I didn't feel truly American until Obama got elected, and now I feel stateless once again. If every action has an equal but opposite reaction, I suppose the election of a hate-mongering demagogue who was endorsed by the KKK is the reaction to a 2 term Black president. I can't afford to leave, so I will have to stay here and fight.
I am beyond devastated. This country disgusts me. I have to pray for you, but I don't have to be your friend, your neighbor, your student, your editor, or your designer. If your hatred is so great that it blinds you to my humanity, you do not deserve me.
It is not my job to "come together" with people who actively despise me. It is not my responsibility to placate my oppressors. I am not required to endure the will of racist people. I am not obligated to act as though this was an ordinary election. It is not my duty as an American citizen to support an sociopathic despot. And no one has any right to tell me how I am supposed to feel. I refuse to acquiesce to an abusive, dysfunctional relationship.
I feel the sense of an era ending. I fear a door is closing that won't open again for 75 years.
Do people see it? Do they know? Do they care?
I'm so tired of so many things. Everything seems like too much. I wish everything didn't feel so pointless. This miserable year. I wish we could set it on fire.

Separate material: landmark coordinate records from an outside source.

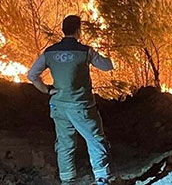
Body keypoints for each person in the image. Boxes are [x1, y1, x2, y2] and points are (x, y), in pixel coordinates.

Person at [27, 15, 115, 185]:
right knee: (95, 140)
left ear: (63, 30)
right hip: (82, 106)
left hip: (58, 106)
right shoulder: (85, 51)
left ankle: (67, 181)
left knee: (65, 145)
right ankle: (102, 179)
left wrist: (47, 89)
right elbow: (107, 66)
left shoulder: (50, 52)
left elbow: (32, 75)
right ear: (78, 30)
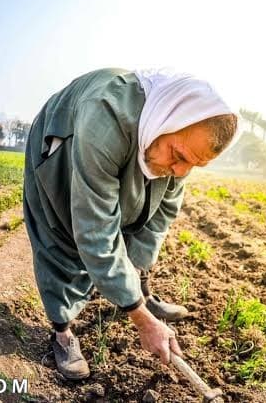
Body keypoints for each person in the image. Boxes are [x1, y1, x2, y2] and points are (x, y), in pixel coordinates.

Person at [22, 67, 238, 379]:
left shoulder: (177, 144)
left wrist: (134, 287)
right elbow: (96, 227)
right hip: (65, 146)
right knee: (63, 235)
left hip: (132, 140)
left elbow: (163, 212)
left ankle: (141, 293)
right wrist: (141, 320)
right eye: (178, 156)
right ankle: (62, 332)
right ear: (167, 119)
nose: (180, 171)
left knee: (144, 209)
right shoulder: (104, 120)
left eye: (194, 164)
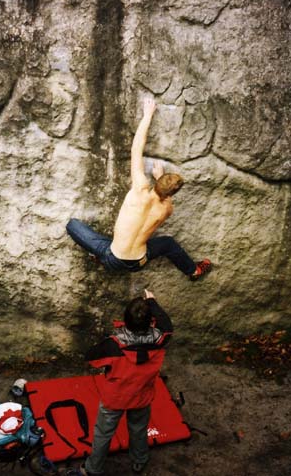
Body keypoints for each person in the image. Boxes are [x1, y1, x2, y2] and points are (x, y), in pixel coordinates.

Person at [66, 97, 212, 281]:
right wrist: (162, 181)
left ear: (156, 182)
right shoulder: (167, 209)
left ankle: (99, 256)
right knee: (168, 243)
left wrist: (147, 115)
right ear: (172, 193)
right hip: (139, 263)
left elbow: (137, 149)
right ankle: (193, 271)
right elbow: (164, 197)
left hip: (112, 259)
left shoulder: (139, 190)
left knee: (72, 225)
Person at [81, 290, 172, 475]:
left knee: (103, 433)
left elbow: (90, 357)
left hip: (115, 398)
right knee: (139, 429)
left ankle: (93, 468)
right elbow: (167, 325)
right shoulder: (161, 339)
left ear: (126, 321)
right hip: (142, 395)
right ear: (151, 321)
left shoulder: (113, 345)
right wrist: (152, 302)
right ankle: (139, 461)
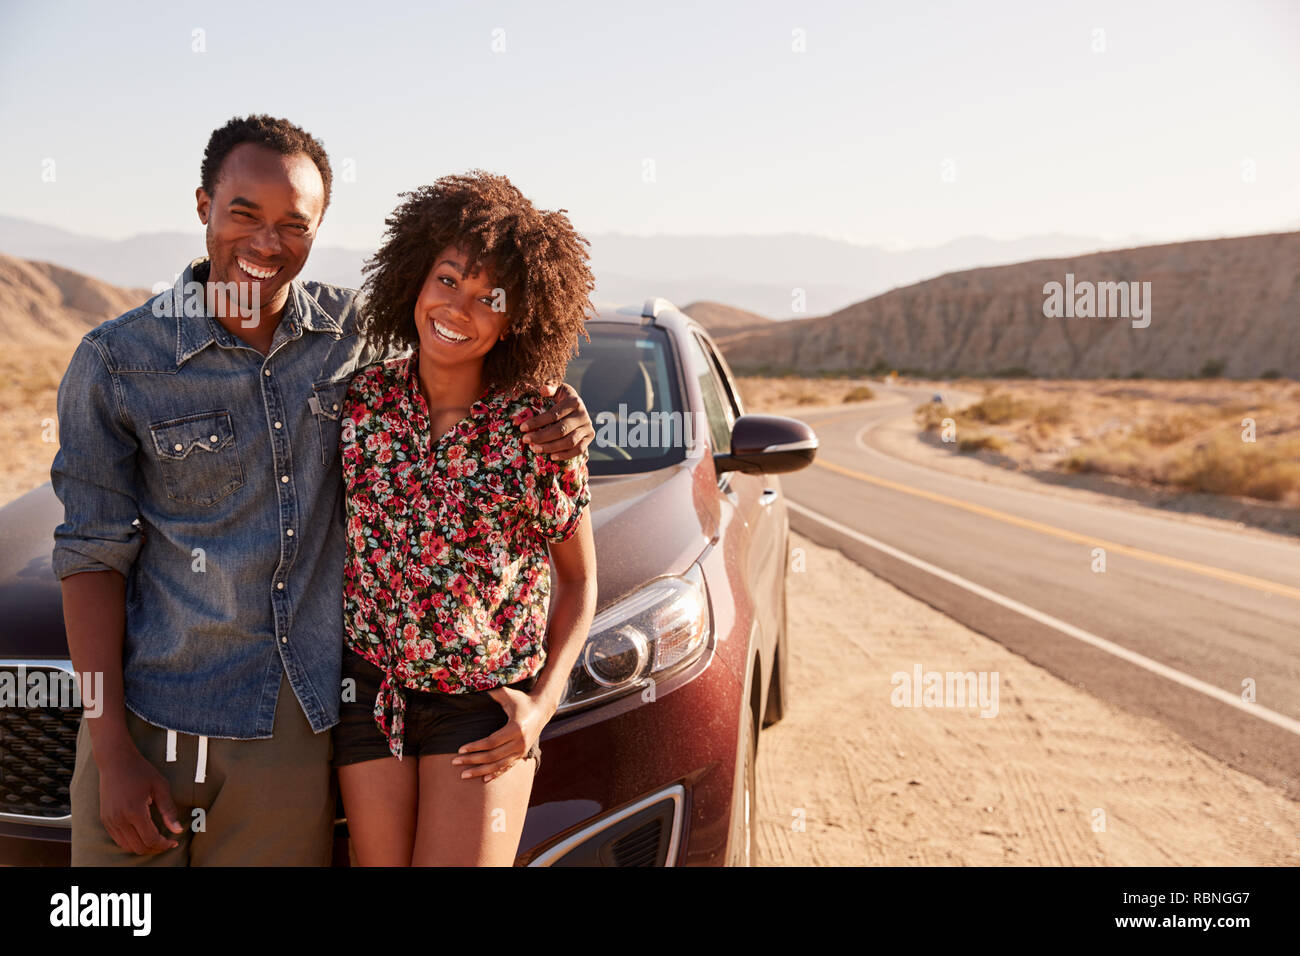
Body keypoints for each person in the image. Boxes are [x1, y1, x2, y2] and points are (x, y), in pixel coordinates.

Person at [51, 115, 595, 866]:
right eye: (244, 213)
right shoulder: (115, 362)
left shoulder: (354, 340)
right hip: (155, 720)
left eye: (293, 225)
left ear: (319, 231)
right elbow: (90, 556)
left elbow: (465, 346)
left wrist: (564, 403)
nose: (267, 243)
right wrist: (109, 749)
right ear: (203, 202)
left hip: (296, 734)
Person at [332, 172, 599, 866]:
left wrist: (541, 707)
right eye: (447, 280)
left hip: (482, 708)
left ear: (518, 320)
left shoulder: (538, 428)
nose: (460, 306)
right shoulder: (362, 403)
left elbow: (579, 583)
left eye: (491, 298)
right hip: (371, 696)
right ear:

The only place I can see for myself in this coming regime is in opposition to it.
These were some of my thoughts in the wake of the election. As I alternated between fury and despair, the only thing that propelled me forward was the prospect of putting a group show together, my first since the Chicago Spring show in 2012. I decided to call it The Art of Resistance.
I hadn't intended to feature an all female roster of artists, but that's how things turned out. Group shows, as any aspiring curator can probably tell you, are known to be difficult to organize, and this one was no exception. But the work that my fellow artists contributed to it was phenomenal.
Dana Todd Pope, Obama For America |
At this point, I can't help but wonder if the old man is not crying tears of joy but weeping for what is over now.
Lise Waltz, Profound Disappointment |
Joyce Owens, Medieval in America |
Minnie Watkins, Eyes of Justice |
I can't think of a more fitting caption for this piece than "Justice" by Langston Hughes:
"That Justice is a blind goddess
Is a thing to which we black are wise:
Her bandage hides two festering sores
That once, perhaps, were eyes.
Tiffany Gholar, Using the Master's Tools |
My piece addresses the sexism, cruelty, and small-mindedness of both the Hobby Lobby Supreme Court decision and the incoming administration.
I'm glad that the art show came together at the last minute, on a day the superstitious see as inauspicious, a mere week before the inauguration it's confronting.
The show is up until February 6th. See it at the Fine Arts Building's Second Floor Gallery at 410 S. Michigan in downtown Chicago.